The firm’s revenue continues to elude the £1.6bn mark, as it climbed nearly 4 per cent from £1.52bn to £1.57bn. In 2016/17, A&O trumped both Linklaters and Freshfield Bruckhaus Deringer, after long being the smallest magic circle firm in terms of revenue figures.
This year it comes in under Clifford Chance, which remains at the top of the magic circle, posting a five per cent rise in revenue to £1.62bn. Clifford Chance also clawed back this year with a 16 per cent rise in PEP, after it fell behind A&O in 2016/2017. Freshfields’ PEP shot up by 12 per cent, while Linklaters is yet to report.
Ballheimer said that despite this, A&O has a much bigger profit margin than Clifford Chance. The firm’s profit before tax has risen by three per cent to £690m.

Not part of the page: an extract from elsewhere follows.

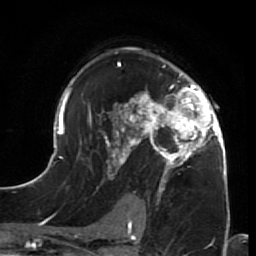
Breast MRI (dynamic contrast-enhanced), one axial slice; slice 44 of 64 in the series (ordered by position); cropped to one breast; dynamic contrast-enhanced series, time point 2 of 7 at this slice position (early post-contrast); 1.5 T; TE 2.6 ms, TR 5.9 ms; 2.5 mm slice thickness; 256 × 256 image matrix, field of view 155 × 155 mm. Female patient.
Structures marked on this image (semi-automatically segmented with operator editing):
- enhancing-tissue mask used for the functional tumour volume (all voxels passing the contrast-enhancement thresholds inside the analysis volume; usually the tumour): bounding box [x1, y1, x2, y2] px = [44, 48, 230, 212]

Ballheimer pointed at growth coming from the firm’s corporate and M&A practices, as well as international capital markets, with much of the rise “fuelled by cross-border M&A activity”. Cross-border work has been a particularly profitable area for the firm. Ballheimer said: “Three quarters of our income is from matters involving more than one country, which has always been a good area for us.

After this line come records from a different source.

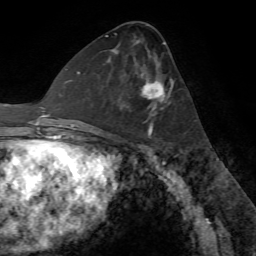
Breast MRI (dynamic contrast-enhanced), one axial slice; slice 35 of 72 in the series (ordered by position); cropped to one breast; dynamic contrast-enhanced series, time point 2 of 7 at this slice position (early post-contrast); 1.5 T; TE 4.2 ms, TR 8.7 ms; 2.2 mm slice thickness; 256 × 256 image matrix, field of view 180 × 180 mm. Female patient.
Annotated regions visible in this slice (semi-automatic segmentation, software-assisted and operator-edited):
- enhancing-tissue mask used for the functional tumour volume (all voxels passing the contrast-enhancement thresholds inside the analysis volume; usually the tumour): box from (x=113, y=49) to (x=171, y=132) px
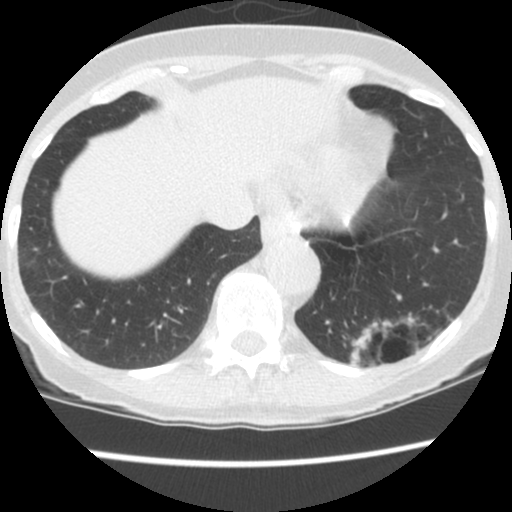
Low-dose screening chest CT, one axial slice; position 31 of 130 along the scan axis; reconstruction kernel STANDARD; lung window (W 1500 / L -600 HU); 2.5 mm slice thickness; 512 × 512 image matrix.
Outlined on this slice (manually delineated by an expert):
- lesion 1 (tumor, lower lobe of left lung): bounding box [x1, y1, x2, y2] px = [350, 321, 374, 369]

“We are currently in 44 worldwide locations and are seeing great strides in our Continental offices”.
The firm, for example, fielded lawyers from 20 of its offices to work with alternative payment platform Worldpay in its £9.3bn merger with Vantiv.
Ballheimer acknowledged Spain and Italy as locations that have had a particularly good years, though he stated that due to political issues, the Istanbul office has not seen quite the same success. “The office has been affected by the political climate in Turkey, though it is one of our smallest, with only two or three partners, so this hasn’t made much of an impact”.
He added: “There is more investment to be made in France and Germany, as well as in areas where there is rich growth opportunity such as Asia”. A&O is also looking to further spread its wings in the US, where Ballheimer anticipates there will be more hires. This week, the firm strengthened its M&A practice in New York with the hire of corporate partner Stephen Besen from Shearman & Sterling.
Figures from Thomson Reuters published this week demonstrated that A&O is the most prolific magic circle firm to advise on global public M&A bids so far this year. Its growth has sprung from big M&A mandates, including the firm’s position as the main adviser to 21st Century Fox in its ongoing battle with Sky. Ballheimer also pointed to the work the firm has done with HSBC, in one of the largest ever UK financial service industry projects, as the bank restructures its legal and business structure to meet new ring-fencing requirements.
The firm’s managing partners have recently returned from a partners’ conference in Miami, where Ballheimer said that “in spite of the distractions of Miami”, the team discussed “opportunities for growth and talked about where new investments are to be made”.
The Lawyer understands that discussions regarding A&O and O’Melveny’s merger are still afloat, though Ballheimer declined to comment on whether a conclusion was reached in Miami.